Functional obsolescence definition
/What is Functional Obsolescence?
Functional obsolescence is the impaired usage of an asset because its design is outdated and it can no longer be updated to handle current requirements. This condition is most likely to arise in markets where product updates are continual, or when assets have extremely long lives.
Accounting for Functional Obsolescence
When functional obsolescence occurs, an asset is disposed of and its remaining book value is written off. This can result in a significant loss, if an asset is judged to be functionally obsolescent before it has been fully depreciated.
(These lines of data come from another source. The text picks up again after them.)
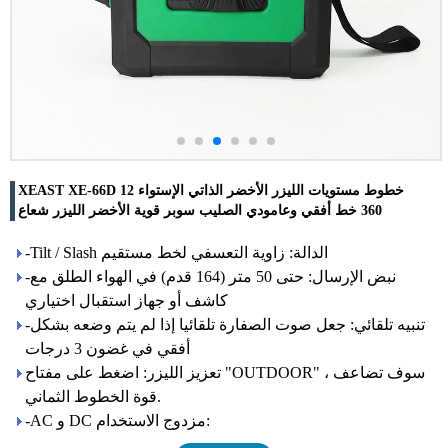
XEAST XE-66D 12 خطوط مستويات الليزر الأخضر الذاتي الإستواء
360 خط أفقي وعامودي الصليب سوبر قوية الأخضر الليزر شعاع
-Tilt / Slash الدالة: زاوية التعسفي لخط مستقيم
-نبض الإرسال: حتى 50 متر (164 قدم) في الهواء الطلق مع
كاشف أو جهاز استقبال اختياري
-تنبيه تلقائي: جعل صوت الصفارة تلقائيا إذا لم يتم وضعه بشكل
أفقي في غضون 3 درجات
تعزيز الليزر: اضغط على مفتاح "OUTDOOR" ، سوف تضاعف
قوة الخطوط الثماني.
-AC و DC مزدوج الاستخدام: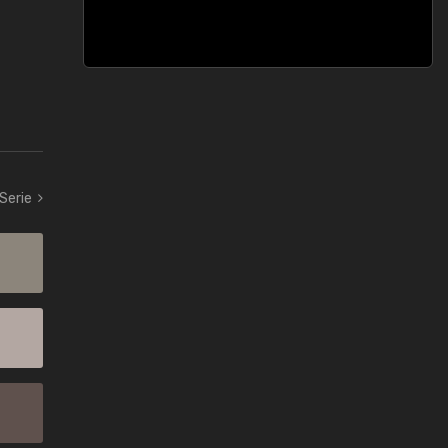
 Serie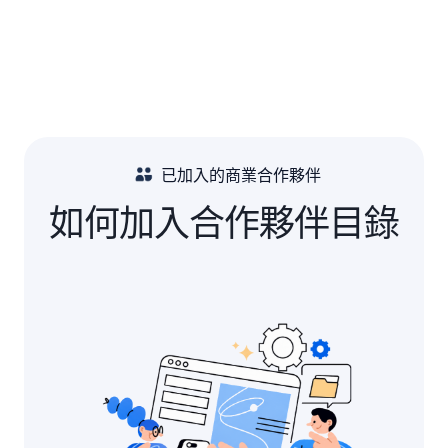
已加入的商業合作夥伴
如何加入合作夥伴目錄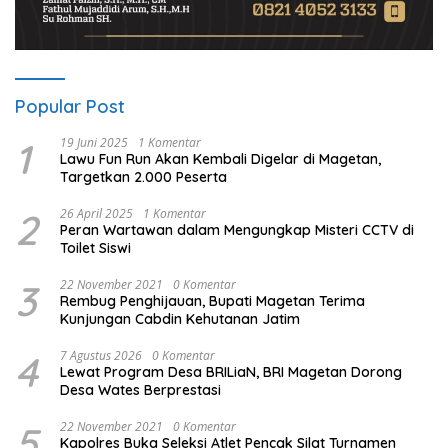
Popular Post
1
19 Juni 2025
1 Komentar
Lawu Fun Run Akan Kembali Digelar di Magetan,
Targetkan 2.000 Peserta
2
26 April 2025
1 Komentar
Peran Wartawan dalam Mengungkap Misteri CCTV di
Toilet Siswi
3
22 November 2021
0 Komentar
Rembug Penghijauan, Bupati Magetan Terima
Kunjungan Cabdin Kehutanan Jatim
4
7 Agustus 2026
0 Komentar
Lewat Program Desa BRILiaN, BRI Magetan Dorong
Desa Wates Berprestasi
5
22 November 2021
0 Komentar
Kapolres Buka Seleksi Atlet Pencak Silat Turnamen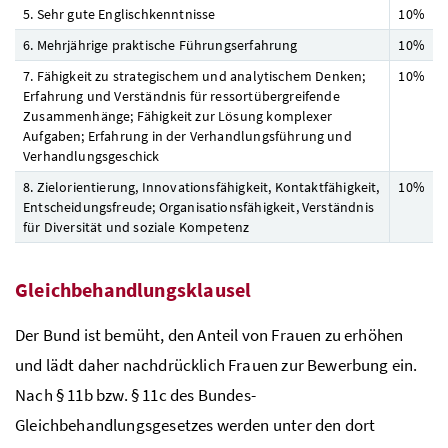
5. Sehr gute Englischkenntnisse
10
%
6. Mehrjährige praktische Führungserfahrung
10
%
7. Fähigkeit zu strategischem und analytischem Denken;
10
%
Erfahrung und Verständnis für ressortübergreifende
Zusammenhänge; Fähigkeit zur Lösung komplexer
Aufgaben; Erfahrung in der Verhandlungsführung und
Verhandlungsgeschick
8. Zielorientierung, Innovationsfähigkeit, Kontaktfähigkeit,
10
%
Entscheidungsfreude; Organisationsfähigkeit, Verständnis
für Diversität und soziale Kompetenz
Gleichbehandlungsklausel
Der Bund ist bemüht, den Anteil von Frauen zu erhöhen
und lädt daher nachdrücklich Frauen zur Bewerbung ein.
Nach
§
11b
bzw
.
§
11c des Bundes-
Gleichbehandlungsgesetzes werden unter den dort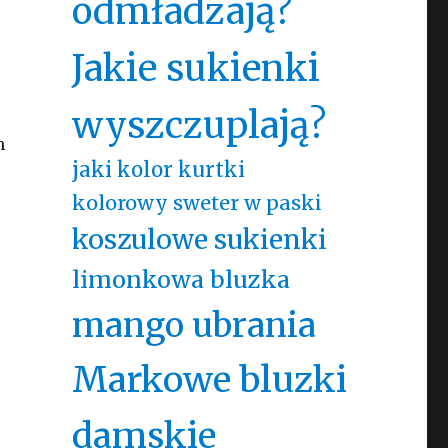
odmładzają?
Jakie sukienki
wyszczuplają?
m
jaki kolor kurtki
kolorowy sweter w paski
koszulowe sukienki
limonkowa bluzka
mango ubrania
Markowe bluzki
damskie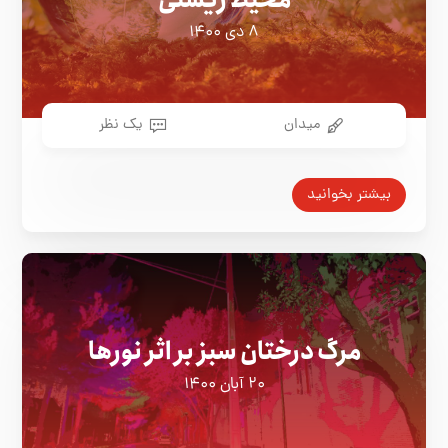
محیط زیستی
۸ دی ۱۴۰۰
میدان
یک نظر
بیشتر بخوانید
مرگ درختان سبز بر اثر نورها
۲۰ آبان ۱۴۰۰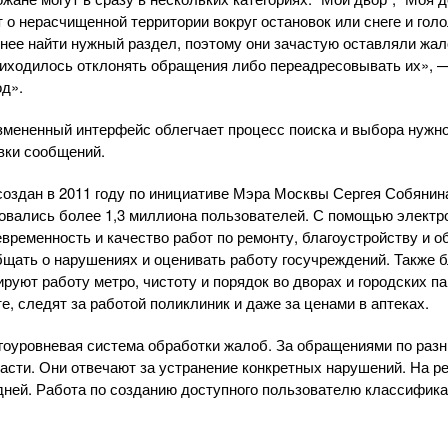
т о нерасчищенной территории вокруг остановок или снеге и гол
ее найти нужный раздел, поэтому они зачастую оставляли жал
иходилось отклонять обращения либо переадресовывать их», —
д».
измененный интерфейс облегчает процесс поиска и выбора нужн
вки сообщений.
оздан в 2011 году по инициативе Мэра Москвы Сергея Собянин
ировались более 1,3 миллиона пользователей. С помощью электр
евременность и качество работ по ремонту, благоустройству и 
общать о нарушениях и оценивать работу госучреждений. Также
руют работу метро, чистоту и порядок во дворах и городских п
, следят за работой поликлиник и даже за ценами в аптеках.
гоуровневая система обработки жалоб. За обращениями по раз
асти. Они отвечают за устранение конкретных нарушений. На р
дней. Работа по созданию доступного пользователю классифика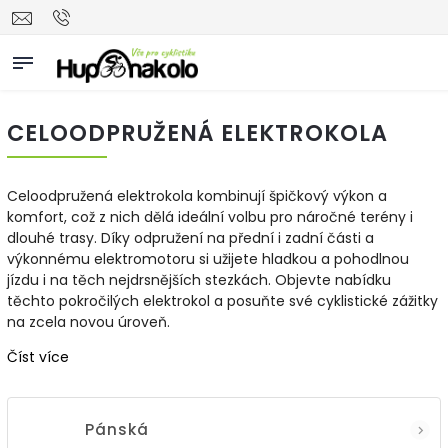
CELOODPRUŽENÁ ELEKTROKOLA
Celoodpružená elektrokola kombinují špičkový výkon a
komfort, což z nich dělá ideální volbu pro náročné terény i
dlouhé trasy. Díky odpružení na přední i zadní části a
výkonnému elektromotoru si užijete hladkou a pohodlnou
jízdu i na těch nejdrsnějších stezkách. Objevte nabídku
těchto pokročilých elektrokol a posuňte své cyklistické zážitky
na zcela novou úroveň.
Číst více
Pánská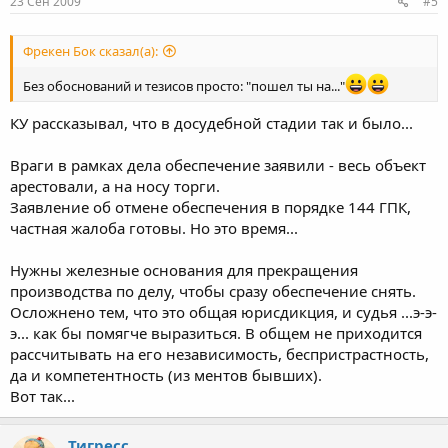
23 Сен 2009
#5
Фрекен Бок сказал(а):
Без обоснований и тезисов просто: "пошел ты на..."
КУ рассказывал, что в досудебной стадии так и было...
Враги в рамках дела обеспечение заявили - весь объект
арестовали, а на носу торги.
Заявление об отмене обеспечения в порядке 144 ГПК,
частная жалоба готовы. Но это время...
Нужны железные основания для прекращения
производства по делу, чтобы сразу обеспечение снять.
Осложнено тем, что это общая юрисдикция, и судья ...э-э-
э... как бы помягче выразиться. В общем не приходится
рассчитывать на его независимость, беспристрастность,
да и компетентность (из ментов бывших).
Вот так...
Тигресс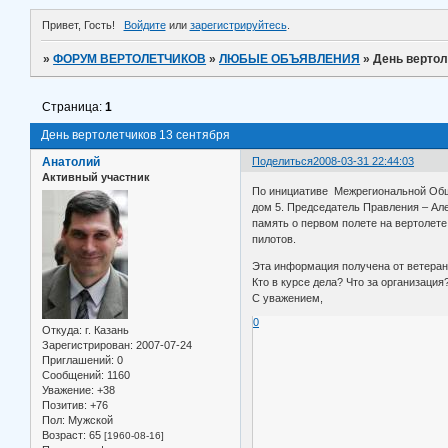
Привет, Гость!
Войдите
или
зарегистрируйтесь
.
»
ФОРУМ ВЕРТОЛЕТЧИКОВ
»
ЛЮБЫЕ ОБЪЯВЛЕНИЯ
»
День вертол
Страница:
1
День вертолетчиков 13 сентября
Анатолий
Поделиться
2008-03-31 22:44:03
Активный участник
По инициативе Межрегиональной Общес
дом 5. Председатель Правления – Ал
память о первом полете на вертолете
пилотов.
Эта информация получена от ветеран
Кто в курсе дела? Что за организация
С уважением,
0
Откуда:
г. Казань
Зарегистрирован
: 2007-07-24
Приглашений:
0
Сообщений:
1160
Уважение:
+38
Позитив:
+76
Пол:
Мужской
Возраст:
65
[1960-08-16]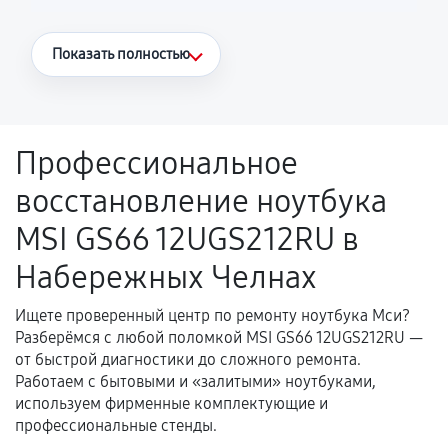
Что считается гарантийным случаем
Показать полностью
Повторное возникновение неисправности,
напрямую связанной с выполненным
ремонтом.
Профессиональное
Поломка установленной детали при
восстановление ноутбука
нормальной эксплуатации в течение
гарантийного срока.
MSI GS66 12UGS212RU в
Несоответствие комплектующей заявленным
Набережных Челнах
техническим характеристикам.
Ищете проверенный центр по ремонту ноутбука Мси?
Разберёмся с любой поломкой MSI GS66 12UGS212RU —
Документы для подтверждения
от быстрой диагностики до сложного ремонта.
гарантии
Работаем с бытовыми и «залитыми» ноутбуками,
используем фирменные комплектующие и
Гарантийный талон.
профессиональные стенды.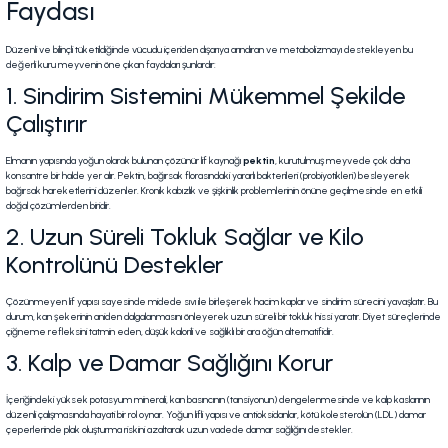
Faydası
Düzenli ve bilinçli tüketildiğinde vücudu içeriden dışarıya arındıran ve metabolizmayı destekleyen bu
değerli kuru meyvenin öne çıkan faydaları şunlardır:
1. Sindirim Sistemini Mükemmel Şekilde
Çalıştırır
Elmanın yapısında yoğun olarak bulunan çözünür lif kaynağı
pektin
, kurutulmuş meyvede çok daha
konsantre bir halde yer alır. Pektin, bağırsak florasındaki yararlı bakterileri (probiyotikleri) besleyerek
bağırsak hareketlerini düzenler. Kronik kabızlık ve şişkinlik problemlerinin önüne geçilmesinde en etkili
doğal çözümlerden biridir.
2. Uzun Süreli Tokluk Sağlar ve Kilo
Kontrolünü Destekler
Çözünmeyen lif yapısı sayesinde midede sıvı ile birleşerek hacim kaplar ve sindirim sürecini yavaşlatır. Bu
durum, kan şekerinin aniden dalgalanmasını önleyerek uzun süreli bir tokluk hissi yaratır. Diyet süreçlerinde
çiğneme refleksini tatmin eden, düşük kalorili ve sağlıklı bir ara öğün alternatifidir.
3. Kalp ve Damar Sağlığını Korur
İçeriğindeki yüksek potasyum minerali, kan basıncının (tansiyonun) dengelenmesinde ve kalp kaslarının
düzenli çalışmasında hayati bir rol oynar. Yoğun lifli yapısı ve antioksidanlar, kötü kolesterolün (LDL) damar
çeperlerinde plak oluşturma riskini azaltarak uzun vadede damar sağlığını destekler.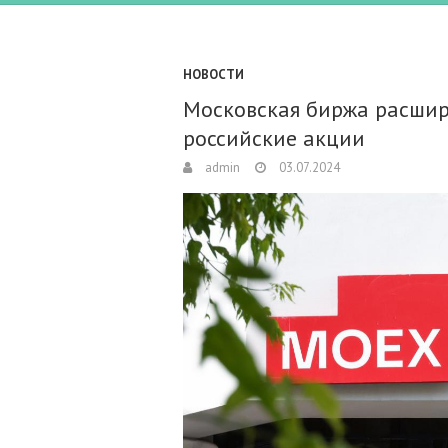
НОВОСТИ
Московская биржа расшир
российские акции
admin
03.07.2024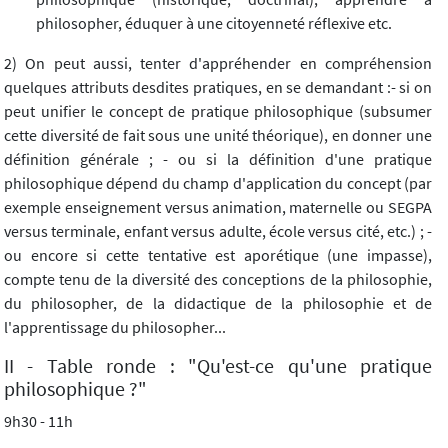
philosopher, éduquer à une citoyenneté réflexive etc.
2) On peut aussi, tenter d'appréhender en compréhension
quelques attributs desdites pratiques, en se demandant :- si on
peut unifier le concept de pratique philosophique (subsumer
cette diversité de fait sous une unité théorique), en donner une
définition générale ; - ou si la définition d'une pratique
philosophique dépend du champ d'application du concept (par
exemple enseignement versus animation, maternelle ou SEGPA
versus terminale, enfant versus adulte, école versus cité, etc.) ; -
ou encore si cette tentative est aporétique (une impasse),
compte tenu de la diversité des conceptions de la philosophie,
du philosopher, de la didactique de la philosophie et de
l'apprentissage du philosopher...
II - Table ronde : "Qu'est-ce qu'une pratique
philosophique ?"
9h30 - 11h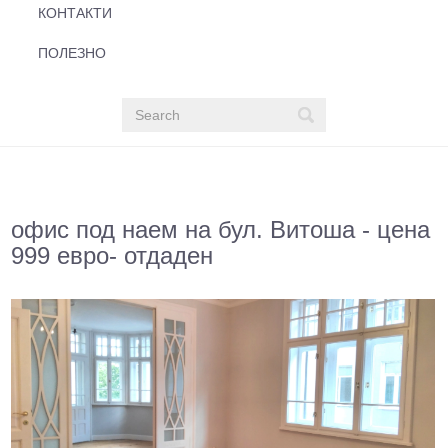
КОНТАКТИ
ПОЛЕЗНО
офис под наем на бул. Витоша - цена
999 евро- отдаден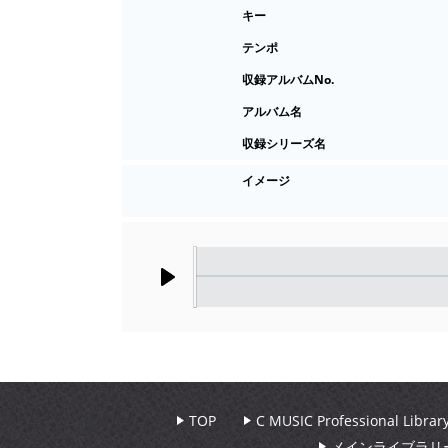
キー
テンポ
収録アルバムNo.
アルバム名
収録シリーズ名
イメージ
Play
TOP
C MUSIC Professional Libr
メインライブラリ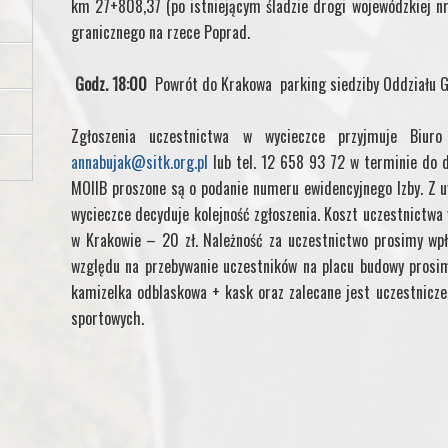
km 27+808,37 (po istniejącym śladzie drogi wojewódzkiej n
granicznego na rzece Poprad.
Godz. 18:00
Powrót do Krakowa parking siedziby Oddziału 
Zgłoszenia uczestnictwa w wycieczce przyjmuje Biu
annabujak@sitk.org.pl
lub tel. 12 658 93 72 w terminie do d
MOIIB proszone są o podanie numeru ewidencyjnego Izby. Z u
wycieczce decyduje kolejność zgłoszenia. Koszt uczestnictwa 
w Krakowie – 20 zł. Należność za uczestnictwo prosimy wpł
względu na przebywanie uczestników na placu budowy prosi
kamizelka odblaskowa + kask oraz zalecane jest uczestnicz
sportowych.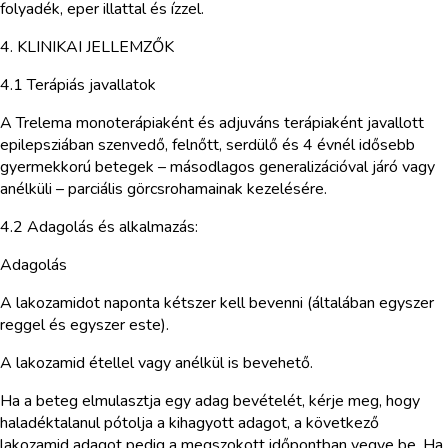
folyadék, eper illattal és ízzel.
4. KLINIKAI JELLEMZŐK
4.1 Terápiás javallatok
A Trelema monoterápiaként és adjuváns terápiaként javallott
epilepsziában szenvedő, felnőtt, serdülő és 4 évnél idősebb
gyermekkorú betegek – másodlagos generalizációval járó vagy
anélküli – parciális görcsrohamainak kezelésére.
4.2 Adagolás és alkalmazás:
Adagolás
A lakozamidot naponta kétszer kell bevenni (általában egyszer
reggel és egyszer este).
A lakozamid étellel vagy anélkül is bevehető.
Ha a beteg elmulasztja egy adag bevételét, kérje meg, hogy
haladéktalanul pótolja a kihagyott adagot, a következő
lakozamid adagot pedig a megszokott időpontban vegye be. Ha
Auditors may inquire about this issue as part of an annual audit.
Budgeting for Functional Obsolescence
A business needs to review its assets on a regular basis in order to determine when they may be approaching the point of functional obsolescence, so that it can budget for replacement purchases.
Functional Obsolescence in Real Estate
The functional obsolescence term is commonly applied to real estate to describe the reason for a drop in value. For example, if an older home only has one bathroom and no basement in a neighborhood where other homes are better-equipped, this can be considered functional obsolescence.
Examples of Functional Obsolescence
As an example of functional obsolescence, a computer becomes functionally obsolete when it no longer has sufficient RAM to handle video processing applications in a timely manner. Or, a production machine becomes functionally obsolescent when it is too old to be tied into a company’s automated equipment monitoring system.